Ever the rational, wise, old owl to my squirrel, my husband responded with the suggestion, “Why don’t you go for a walk?”

A walk? You mean, leave the house and stop my needless suffering? What a novel idea. I waited for the loud one to come back down from the attic and slam her door and then quietly opened and closed my own door, turned the key in the lock, and hastened down the stairs, out the front door, and into a world outside of the confines of my own mind.

I walked to our favorite pond and looked for the coot babies we had been watching. I found the small family, engaging in about the same behavior as the last several times we had seen them. There were now two left of the original cohort of seven.

They were moving seamlessly through the water, dipping and bobbing their heads to find food, independent of mom and dad.

Typically, when I go for a walk, I find it very important to keep moving (see earlier comment about being part-squirrel). It’s imperative that I walk for at least an hour to ensure that I get sufficient exercise so that I do not gain weight (another unhealthy life lesson that has taken root over many decades of cultural and social brainwashing).

This afternoon, however, I just didn’t have it in me to walk beyond the pond. I desperately wanted to just sit and watch the coots live their seemingly simple lives. I know full well that the life of any wild creature is far from carefree. Certainly, a bird that has seven children in the hopes that one or two might grow to adulthood has no illusions that life is about anything other than primal survival.

I found a quiet spot beneath a tree at the edge of the pond, and I watched them. Sitting there on the outside looking in, I took several deep breathes in.

Sit. Breath. Listen. Breathe. Close my eyes. Open my eyes. Feel the deliciously soothing coolness of the wind.

I sat for a long time, so long that the bugs and spiders started thinking of me as just another object to climb over.

I know that there is much ease that I take for granted in my life. However, I wish I did not participate so readily in the world of worry that my kind have created over the centuries.

Two hours later, I stood up slowly and looked toward the coot family. Five tiny babies had appeared at the edge of the rushes, following the same mom and dad as the teenagers I had been watching for the better part of the afternoon.

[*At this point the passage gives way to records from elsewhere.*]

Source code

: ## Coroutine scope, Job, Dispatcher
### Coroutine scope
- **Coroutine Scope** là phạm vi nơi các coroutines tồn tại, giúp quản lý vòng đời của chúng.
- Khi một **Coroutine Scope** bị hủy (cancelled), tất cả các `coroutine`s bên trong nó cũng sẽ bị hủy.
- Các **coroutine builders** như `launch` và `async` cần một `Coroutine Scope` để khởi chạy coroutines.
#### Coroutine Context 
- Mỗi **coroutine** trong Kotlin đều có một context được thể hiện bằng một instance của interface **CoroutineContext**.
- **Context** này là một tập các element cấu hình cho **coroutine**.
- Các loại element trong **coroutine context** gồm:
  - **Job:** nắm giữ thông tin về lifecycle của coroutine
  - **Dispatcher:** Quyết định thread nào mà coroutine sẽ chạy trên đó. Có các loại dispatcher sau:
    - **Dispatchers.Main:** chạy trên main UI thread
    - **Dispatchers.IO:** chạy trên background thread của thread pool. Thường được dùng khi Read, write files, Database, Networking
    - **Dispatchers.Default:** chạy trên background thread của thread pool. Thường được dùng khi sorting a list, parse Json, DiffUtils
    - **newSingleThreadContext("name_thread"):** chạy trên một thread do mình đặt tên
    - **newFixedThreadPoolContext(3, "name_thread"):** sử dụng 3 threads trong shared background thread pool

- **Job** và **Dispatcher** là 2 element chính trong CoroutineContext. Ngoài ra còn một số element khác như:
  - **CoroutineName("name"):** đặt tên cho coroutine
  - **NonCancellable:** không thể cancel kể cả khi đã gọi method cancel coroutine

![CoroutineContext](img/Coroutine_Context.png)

Five more! My heart lifted and ached for these creatures, continuing to live with so many odds against them. Such tenuous, tiny beaks, opening to parents that had survived and brought them into a world of uncertainty, biology, and beauty.

I stood and watched the growing family for several minutes. The teenagers made strident, peeping calls. I didn’t blame them. They had already lost five brothers and sisters in their short life. Their younger siblings made gentle peeps from their hiding spot at the edge of the ridges.

I said a silent prayer for ease and continued life to the coots. Then, I began a slow walk out of one world and back into another.